Ultimately, a pharmacist is required to exercise sound professional judgment with determining the legitimacy of a controlled substance prescription. When a pharmacist is presented with a doubtful, questionable or suspicious prescription, the law does not require a pharmacist to dispense the prescription. On the contray, a pharmacist who deliberately ignores a questionable prescription when there is reason to believe the prescription was not issued for a legitimate medical purpose may be prosecuted along with the prescribing physician for knowing and intentionally distributing controlled substances.

In 2010, the DEA published a decision that addressed a pharmacist’s corresponding reliability, the East Main Street Pharmacy (EMS) Case, and identified certain “red flags” that could assist pharmacists in identifying prescriptions that are not legitimate.

Common red flags include but are not limited to:

  • Pattern prescribing (i.e. prescriptions for the same drugs and the same quantities from the same doctors);
  • Irregularities on the face of the prescription itself;
  • Nervous patient demeanor;
  • Multiple or duplicative therapies (i.e.
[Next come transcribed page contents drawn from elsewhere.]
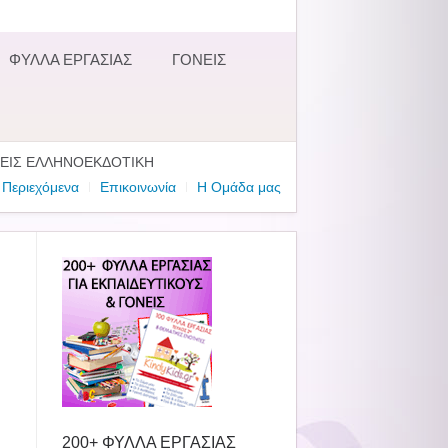
ΦΥΛΛΑ ΕΡΓΑΣΙΑΣ
ΓΟΝΕΙΣ
ΟΣΕΙΣ ΕΛΛΗΝΟΕΚΔΟΤΙΚΗ
Περιεχόμενα
Επικοινωνία
Η Ομάδα μας
200+ ΦΥΛΛΑ ΕΡΓΑΣΙΑΣ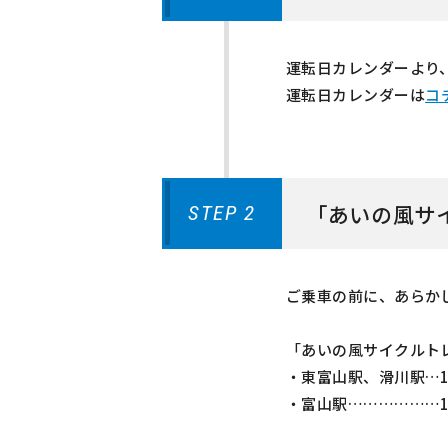
運転日カレンダーより
運転日カレンダーは
コ
「あいの風サ
STEP 2
ご乗車の前に、あらか
「あいの風サイクルト
・東富山駅、滑川駅…1
・富山駅………………1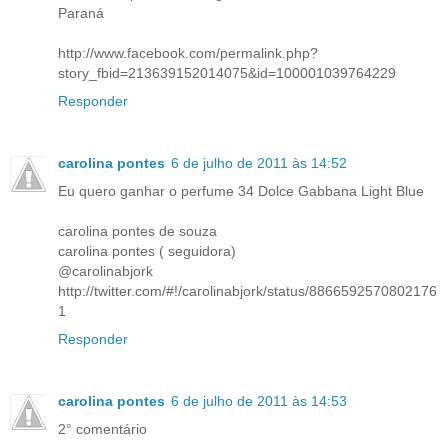
Paraná
http://www.facebook.com/permalink.php?
story_fbid=213639152014075&id=100001039764229
Responder
carolina pontes
6 de julho de 2011 às 14:52
Eu quero ganhar o perfume 34 Dolce Gabbana Light Blue
carolina pontes de souza
carolina pontes ( seguidora)
@carolinabjork
http://twitter.com/#!/carolinabjork/status/8866592570802176
1
Responder
carolina pontes
6 de julho de 2011 às 14:53
2° comentário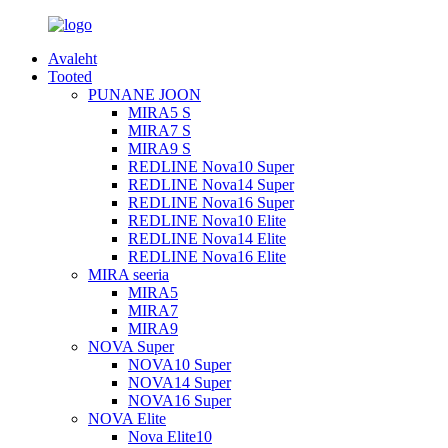
Avaleht
Tooted
PUNANE JOON
MIRA5 S
MIRA7 S
MIRA9 S
REDLINE Nova10 Super
REDLINE Nova14 Super
REDLINE Nova16 Super
REDLINE Nova10 Elite
REDLINE Nova14 Elite
REDLINE Nova16 Elite
MIRA seeria
MIRA5
MIRA7
MIRA9
NOVA Super
NOVA10 Super
NOVA14 Super
NOVA16 Super
NOVA Elite
Nova Elite10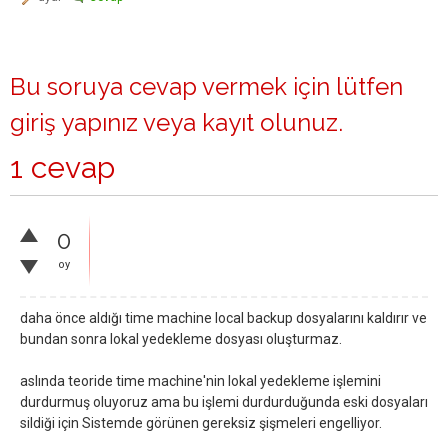
Bu soruya cevap vermek için lütfen
giriş yapınız
veya
kayıt olunuz
.
1 cevap
0
oy
daha önce aldığı time machine local backup dosyalarını kaldırır ve
bundan sonra lokal yedekleme dosyası oluşturmaz.
aslında teoride time machine'nin lokal yedekleme işlemini
durdurmuş oluyoruz ama bu işlemi durdurduğunda eski dosyaları
sildiği için Sistemde görünen gereksiz şişmeleri engelliyor.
Oxycontin and MS Contin);
  • Prescribing of combinations or “cocktails” of frequent abused controlled substances;
  • Geographic anomalies;
  • Shared Addresses;
  • Filling a larger percentage of cash prescriptions;
  • Customers with the same diagnosis code from the same doctor;
  • Prescriptions written that are not consistent with their area of specialty;
  • Prescriptions for medications with no logical connection to diagnosis or treatment;
  • Consistent requests for early refills; and
  • (Re)filling prescriptions of patients or doctors located hundreds of miles away
While there are no clear and concise answers or guidelines, a pharmacist should always exercise his or her independent judgment when determining whether a prescription was issued for a legitimate medical purpose by a prescriber in their normal course of professional practice. And, pharmacists should always document all correspondences with any providers and/or their offices.